A boy’s eyes travel with him wherever he goes

Riveting images and emotions remain after visit to HIV/AIDS-ravaged Africa.

By: David Campbell
   John McGoldrick, Bristol-Myers Squibb executive vice president and a Vandeventer Avenue resident, said his visits to HIV/AIDS-ravaged regions of southern Africa have left him with riveting images and emotions that he said will forever be seared into his heart and mind.
   He described an encounter with an 11-year-old boy from a very poor region terribly ill in a clinic, whom he said embodied the monumental public-health crisis that Africa faces.
   "His eyes travel with me wherever I go," Mr. McGoldrick said. "Everyone in the world needs to recognize that this pandemic in Africa rages on. The pandemic is still winning, and there is a huge amount we still must do to bring it under control."
   He continued: "What’s happened as I’ve traveled and gotten to know the region, it’s sort of gripped me, and I have become genuinely passionate about the problem of trying to address it. I’m fortunate to be in a position to do something."
   Mr.
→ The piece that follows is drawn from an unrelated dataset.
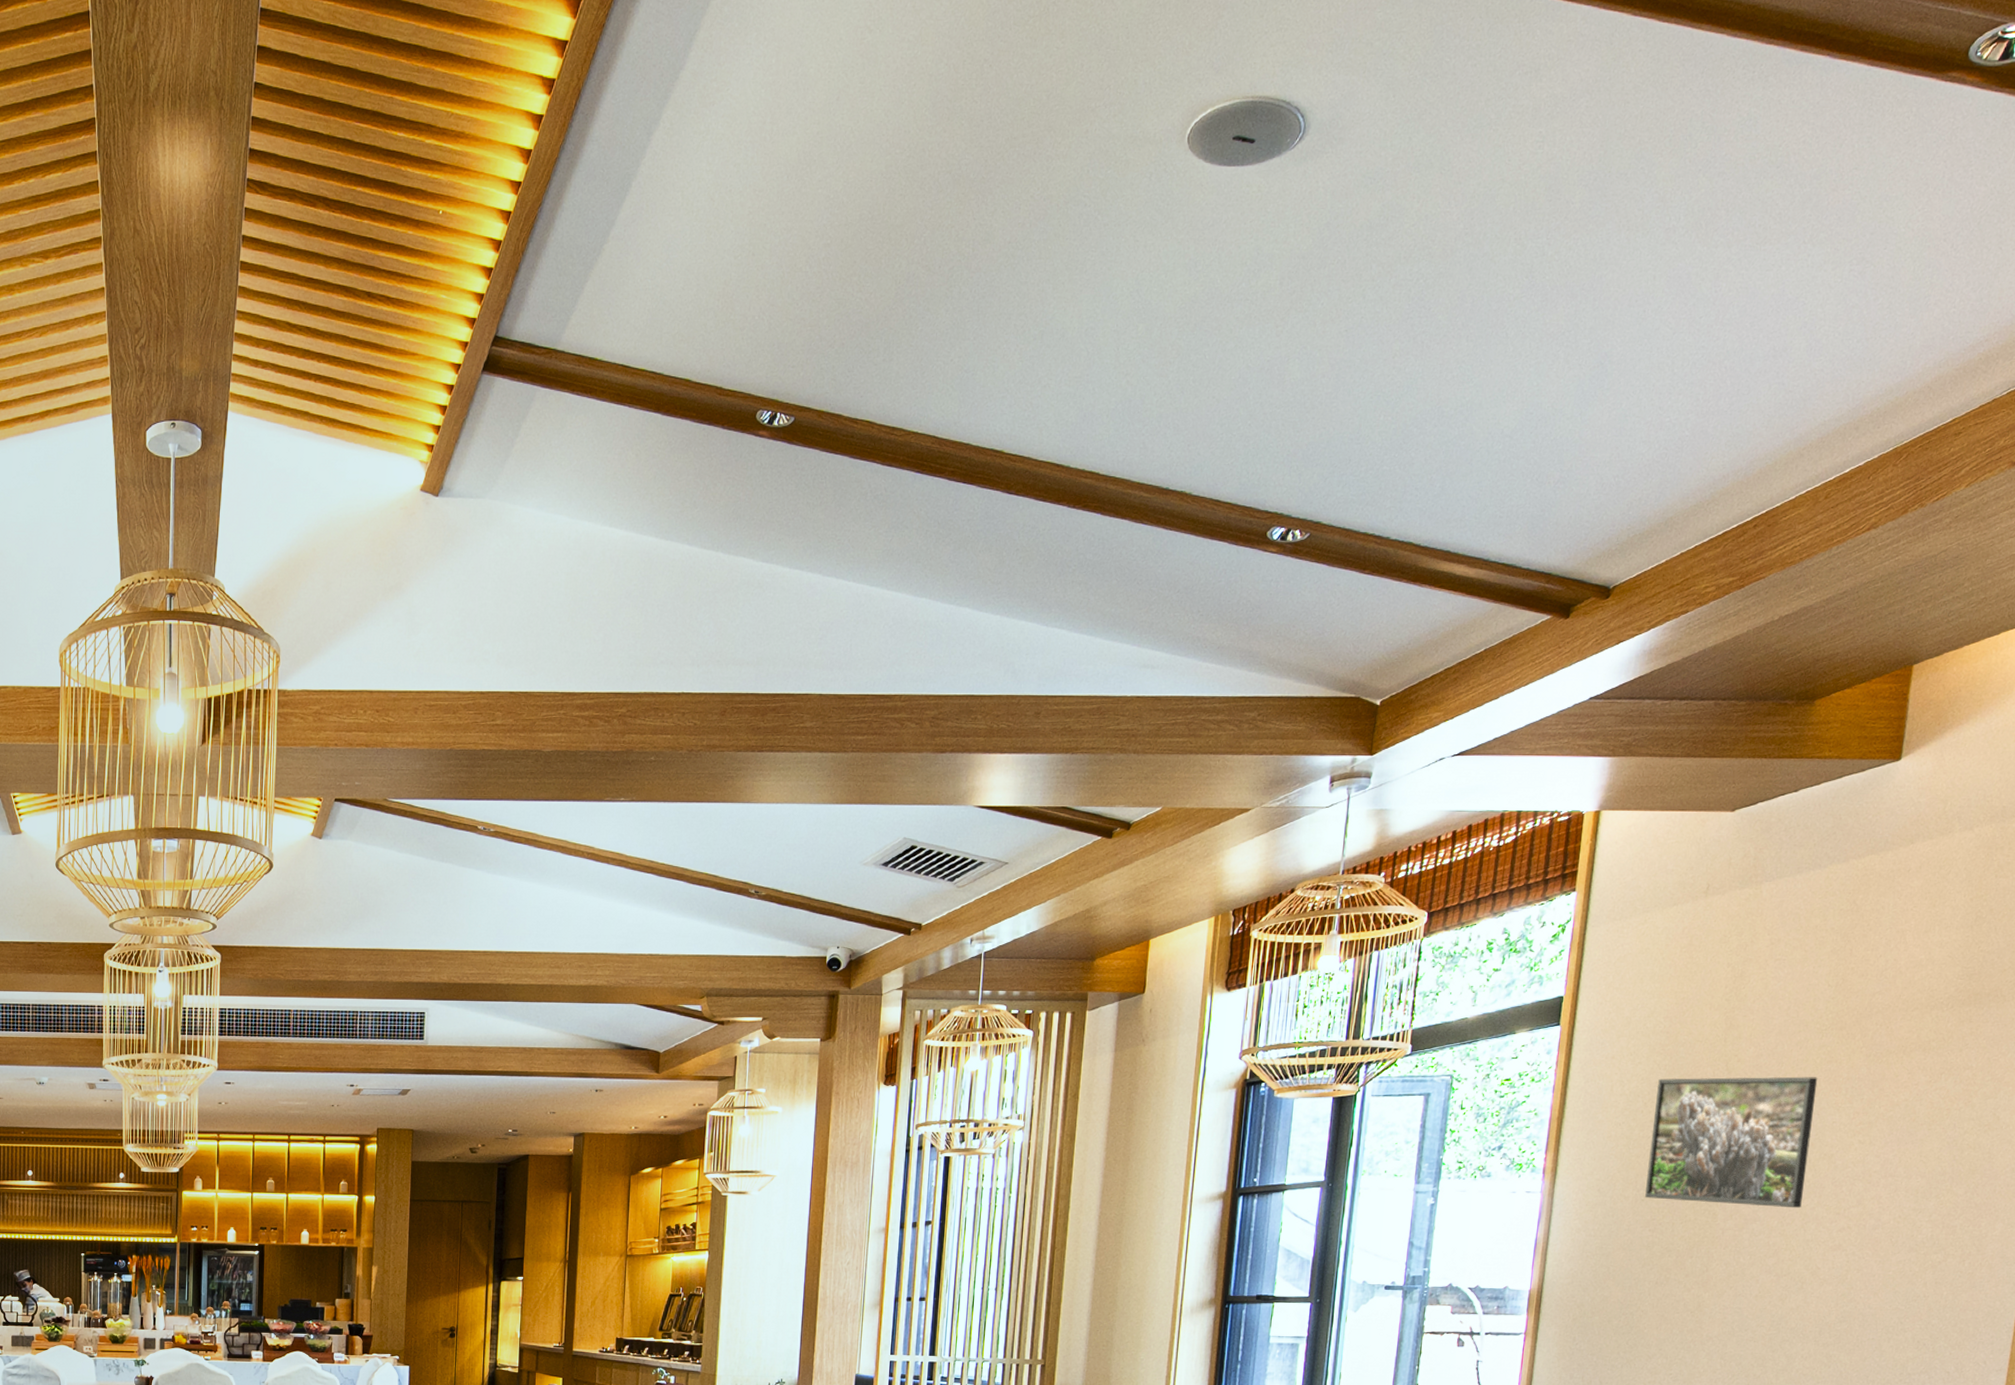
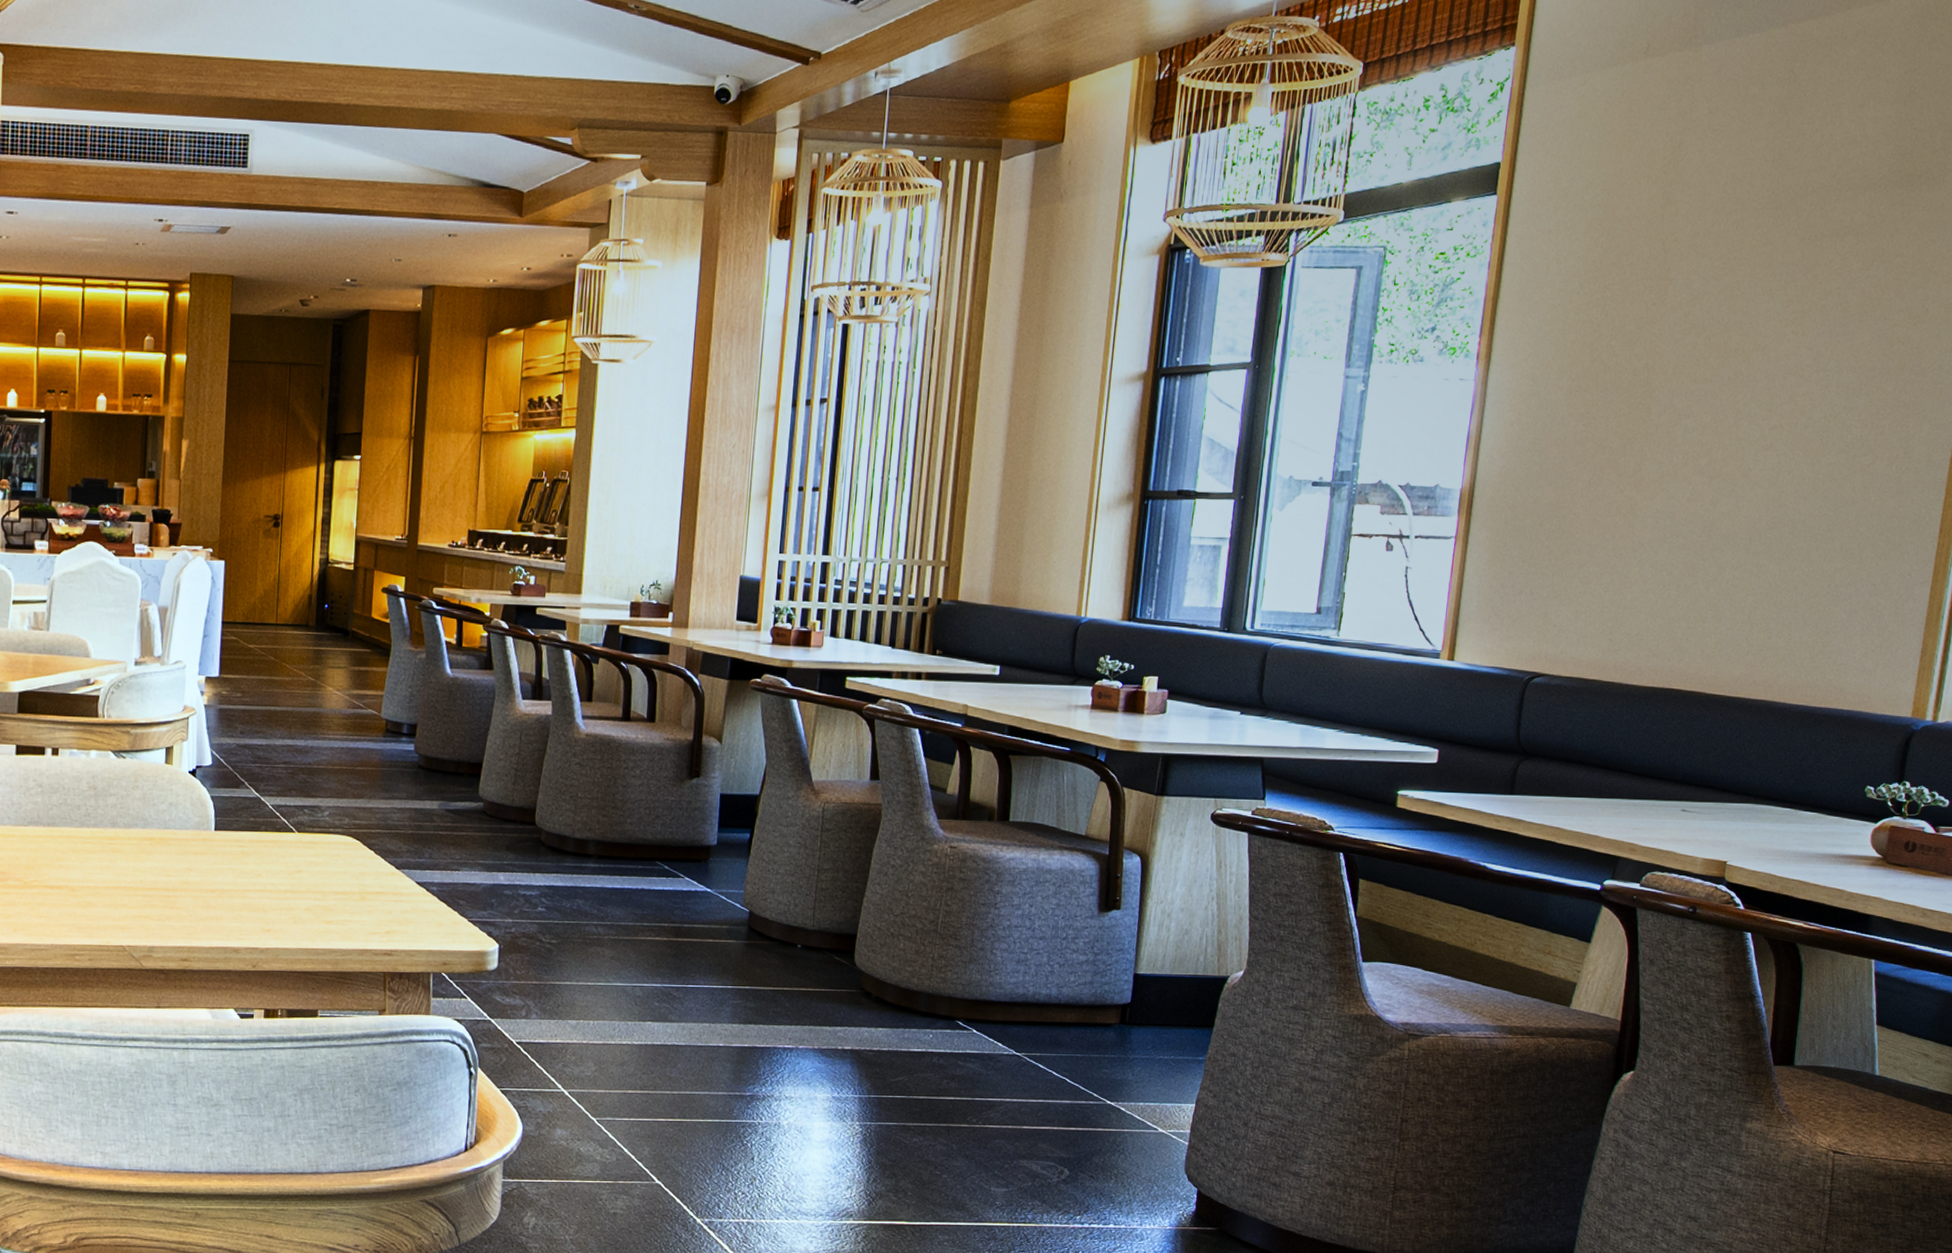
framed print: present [1645,1077,1818,1209] -> none [1579,257,1753,404]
McGoldrick was part of a delegation to Africa last week that visited several community treatment centers being funded by Secure the Future, an initiative Bristol-Myers Squibb and the Bristol-Myers Squibb Foundation launched in 1999 to help alleviate the HIV/AIDS crisis among women and children in sub-Saharan Africa.
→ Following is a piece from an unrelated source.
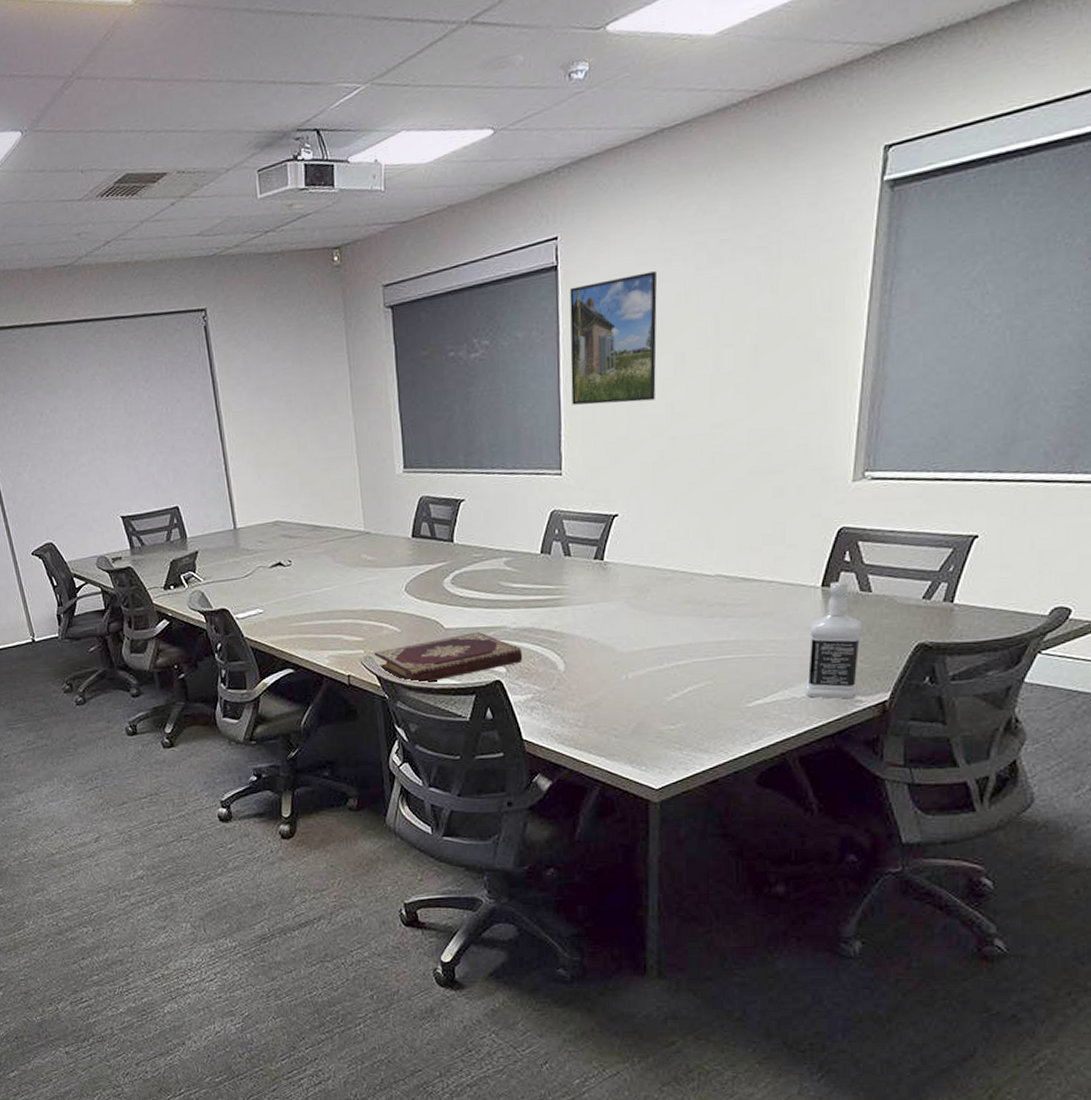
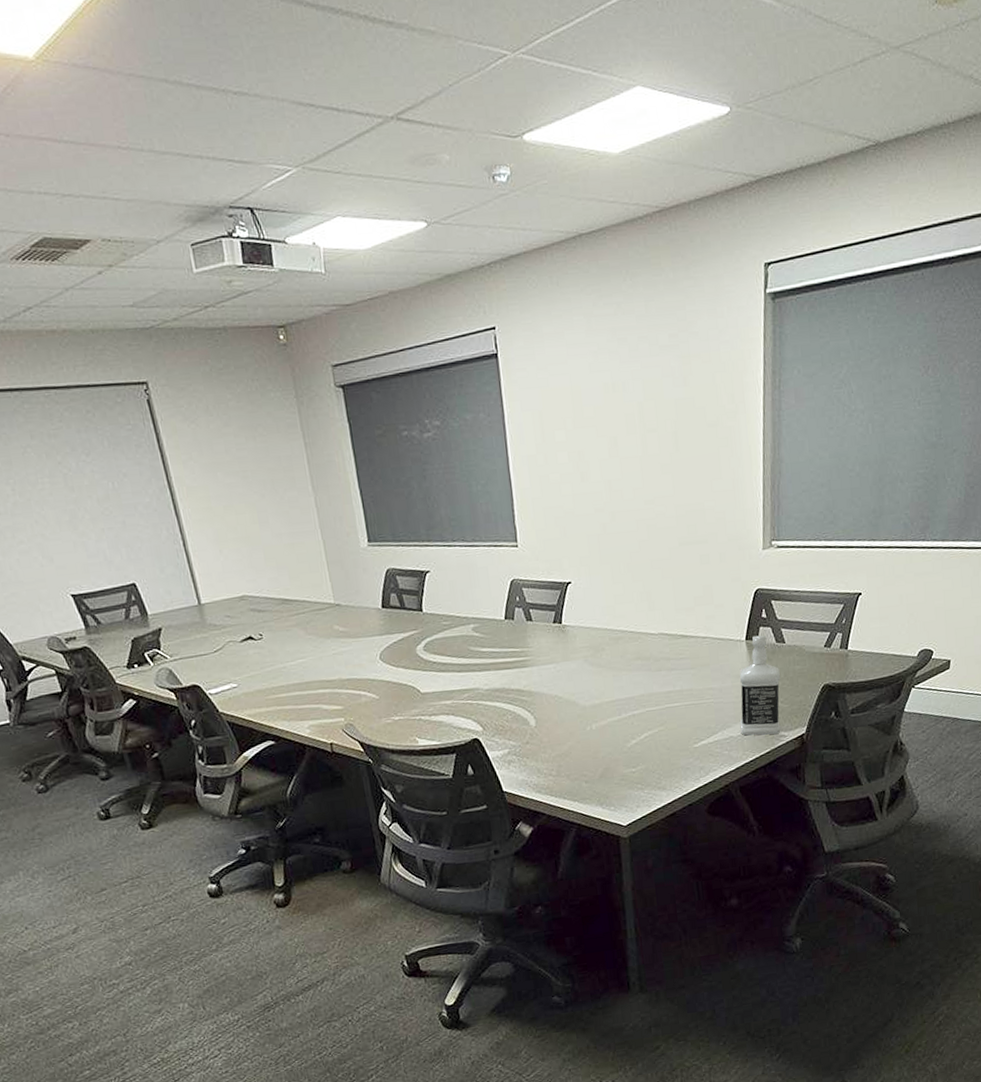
book: present [374,632,523,684] -> none [354,694,497,747]
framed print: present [569,271,657,405] -> none [510,362,595,483]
   Secure the Future is a public and private undertaking that seeks to build a range of model and sustainable approaches that address pressing medical, educational and community outreach needs in some of the most resource-constrained areas of the world.
   More than 170 grants have been awarded in nine countries in southern and West Africa under the initiative. It is the first and largest corporate commitment of its kind to fight HIV/AIDS in Africa, a Bristol-Myers Squibb statement said.
   Countries that have received help under the program are South Africa, Swaziland, Botswana, Namibia, Lesotho, Burkina Faso, Cote d’Ivoire, Mali and Senegal. Bristol-Myers Squibb said it has committed $120 million to the initiative.
   Secure the Future incorporates public education programs aimed at prevention, training programs for public health workers, home-based care strategies, interventions to aid orphans and other vulnerable children, clinical research and medical care.
   Mr. McGoldrick said the program is now establishing six community-based treatment centers in resource-constrained communities in sub-Saharan Africa. There are programs being established in South Africa, Swaziland, Lesotho, Namibia, Botswana and Mali.
   Last week, he joined an estimated 5,000 residents of the rural KwaZulu Natal Province of South Africa to formally mark the launching of such a program in nearby Ladysmith.
   The goal of the event was to generate awareness of the center and its services, explain the importance of prevention and debunk the stigma associated with the disease, a Bristol-Myers Squibb statement said.
   Mr. McGoldrick also visited, among other places and events, a groundbreaking or "sod-turning" ceremony for construction of a new, pediatric HIV/AIDS medical facility in Swaziland.
   The executive vice president said this most recent trip has left him with powerful images of hope as well. He said he can still see the faces of HIV-negative children born to HIV-positive mothers — and this because the mothers were in Secure the Future programs that seek to halt the virus at birth.
   "The mothers are happier than any other mother in the world because they feared their children would be doomed from birth," Mr. McGoldrick said.